● **Required tasks**:
**1.** For each statement, decide whether it agrees with the Kinsey Millhone audiobook listing. Answer yes or no, and quote the words of the listing that settle it. (a) The abridged recording runs 2 hr 59 min. (b) Kinsey Millhone turns thirty on her birthday. (c) Robert Dietz drives a Porsche.
**2.** Continue the Kinsey Millhone audiobook listing from the point where it ends.

● **Passage**:
____________

Abridged: 2 hr 59 min

Format: Digital Audiobook Download

Published: 10/25/2005


Synopsis

A Kinsey Millhone mystery. . .

Good and bad things seem to be coming in threes for Kinsey Millhone: on her thirty-third birthday she moves back into her renovated apartment, gets hired to find an elderly lady supposedly living in the Mojave Desert by herself, and makes the top of ex-con Tyrone Patty's hit list. It's the last that convinces Kinsey even she can't handle whoever's been hired to whack her, and she gets herself a bodyguard: Robert Dietz, a Porsche-driving P.I. who takes guarding Kinsey's body very seriously. With Dietz watching her for the merest sign of her usual recklessness, Kinsey plunges into her case. And before it's over, she'll unearth the gruesome truth about a long-buried betrayal and, in the process, come fact-to-face with her own mortality. . . .


From the Compact Disc edition.

____________

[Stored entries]

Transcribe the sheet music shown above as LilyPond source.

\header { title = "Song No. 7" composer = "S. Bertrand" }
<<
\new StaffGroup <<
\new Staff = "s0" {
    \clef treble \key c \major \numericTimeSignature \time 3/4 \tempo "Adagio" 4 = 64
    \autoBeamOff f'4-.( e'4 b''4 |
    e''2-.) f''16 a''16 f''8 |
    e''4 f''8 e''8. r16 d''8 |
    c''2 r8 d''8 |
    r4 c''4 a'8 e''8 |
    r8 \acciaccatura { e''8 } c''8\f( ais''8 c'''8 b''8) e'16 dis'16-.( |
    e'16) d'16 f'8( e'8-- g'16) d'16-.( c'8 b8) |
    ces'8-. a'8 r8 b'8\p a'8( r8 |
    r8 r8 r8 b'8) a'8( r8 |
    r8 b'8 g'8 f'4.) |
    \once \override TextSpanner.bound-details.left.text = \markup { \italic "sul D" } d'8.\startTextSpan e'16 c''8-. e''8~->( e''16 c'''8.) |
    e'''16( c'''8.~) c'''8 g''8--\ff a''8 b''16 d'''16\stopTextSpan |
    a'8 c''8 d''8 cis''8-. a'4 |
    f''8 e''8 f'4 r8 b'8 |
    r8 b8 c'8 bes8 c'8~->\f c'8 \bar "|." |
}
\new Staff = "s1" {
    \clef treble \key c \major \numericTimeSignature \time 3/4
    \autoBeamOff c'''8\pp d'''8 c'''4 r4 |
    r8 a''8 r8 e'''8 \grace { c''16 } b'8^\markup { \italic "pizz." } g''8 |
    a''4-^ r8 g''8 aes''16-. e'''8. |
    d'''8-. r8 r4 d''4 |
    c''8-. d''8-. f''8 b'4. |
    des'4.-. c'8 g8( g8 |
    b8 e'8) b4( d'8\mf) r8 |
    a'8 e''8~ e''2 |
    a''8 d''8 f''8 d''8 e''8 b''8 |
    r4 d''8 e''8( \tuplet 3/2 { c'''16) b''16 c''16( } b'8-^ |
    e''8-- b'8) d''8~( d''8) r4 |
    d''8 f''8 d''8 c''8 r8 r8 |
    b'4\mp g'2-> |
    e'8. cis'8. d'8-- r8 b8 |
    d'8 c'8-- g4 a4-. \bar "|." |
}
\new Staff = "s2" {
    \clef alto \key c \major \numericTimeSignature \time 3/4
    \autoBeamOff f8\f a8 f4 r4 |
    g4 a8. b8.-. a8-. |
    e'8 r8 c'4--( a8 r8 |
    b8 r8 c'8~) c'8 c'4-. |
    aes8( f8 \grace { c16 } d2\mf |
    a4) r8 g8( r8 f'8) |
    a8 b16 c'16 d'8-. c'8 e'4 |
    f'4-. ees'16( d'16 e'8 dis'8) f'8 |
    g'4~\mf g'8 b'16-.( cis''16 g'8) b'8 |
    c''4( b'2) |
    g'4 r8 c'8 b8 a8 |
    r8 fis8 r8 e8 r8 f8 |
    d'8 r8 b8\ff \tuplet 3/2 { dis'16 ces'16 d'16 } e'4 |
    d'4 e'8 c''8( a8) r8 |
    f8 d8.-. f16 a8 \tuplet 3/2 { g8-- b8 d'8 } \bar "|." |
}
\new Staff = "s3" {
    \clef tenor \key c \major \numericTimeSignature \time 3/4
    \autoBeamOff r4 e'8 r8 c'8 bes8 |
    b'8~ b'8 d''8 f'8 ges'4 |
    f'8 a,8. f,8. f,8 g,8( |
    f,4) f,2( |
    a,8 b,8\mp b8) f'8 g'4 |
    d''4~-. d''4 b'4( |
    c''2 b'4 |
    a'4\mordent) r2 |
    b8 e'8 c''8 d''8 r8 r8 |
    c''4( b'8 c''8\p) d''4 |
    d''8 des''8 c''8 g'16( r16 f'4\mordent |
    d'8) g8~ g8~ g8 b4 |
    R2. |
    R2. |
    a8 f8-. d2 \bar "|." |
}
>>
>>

____________

● **Answers for this exercise**:
**1.**
(a) Yes: "Abridged: 2 hr 59 min"
(b) No: "on her thirty-third birthday"
(c) Yes: "a Porsche-driving P.I."

**2.**
Author Bio

A contemporary American author of detective novels, Sue Taylor Grafton, was born in Louisville, Kentucky as the daughter of another detective novelist, C. W. Grafton. Even though her father had an influence, she has commented that her biggest influence came from author Ross MacDonald.

Sue received her bachelor's degree from University of Louisville in English literature, humanities, and fine art. Upon graduation, Sue worked as a hospital admissions clerk, cashier, and medical secretary. She wrote several novels that were not successful.

After moving into writing screenplays for television, Sue became interested in novels that carried a central theme through each title. She saw a book that alphabetized methods of murder, and immediately started writing what became her best-known works, "the alphabet novels". Each story is set around a fictional California town based on Santa Barbara. The novels are written from the perspective of a female investigator. After her G novel, Grafton was able to devote all of her time to writing her novels. She has given many refusals to those who wanted to buy her novels from which to make movies. She has no desire to work with Hollywood.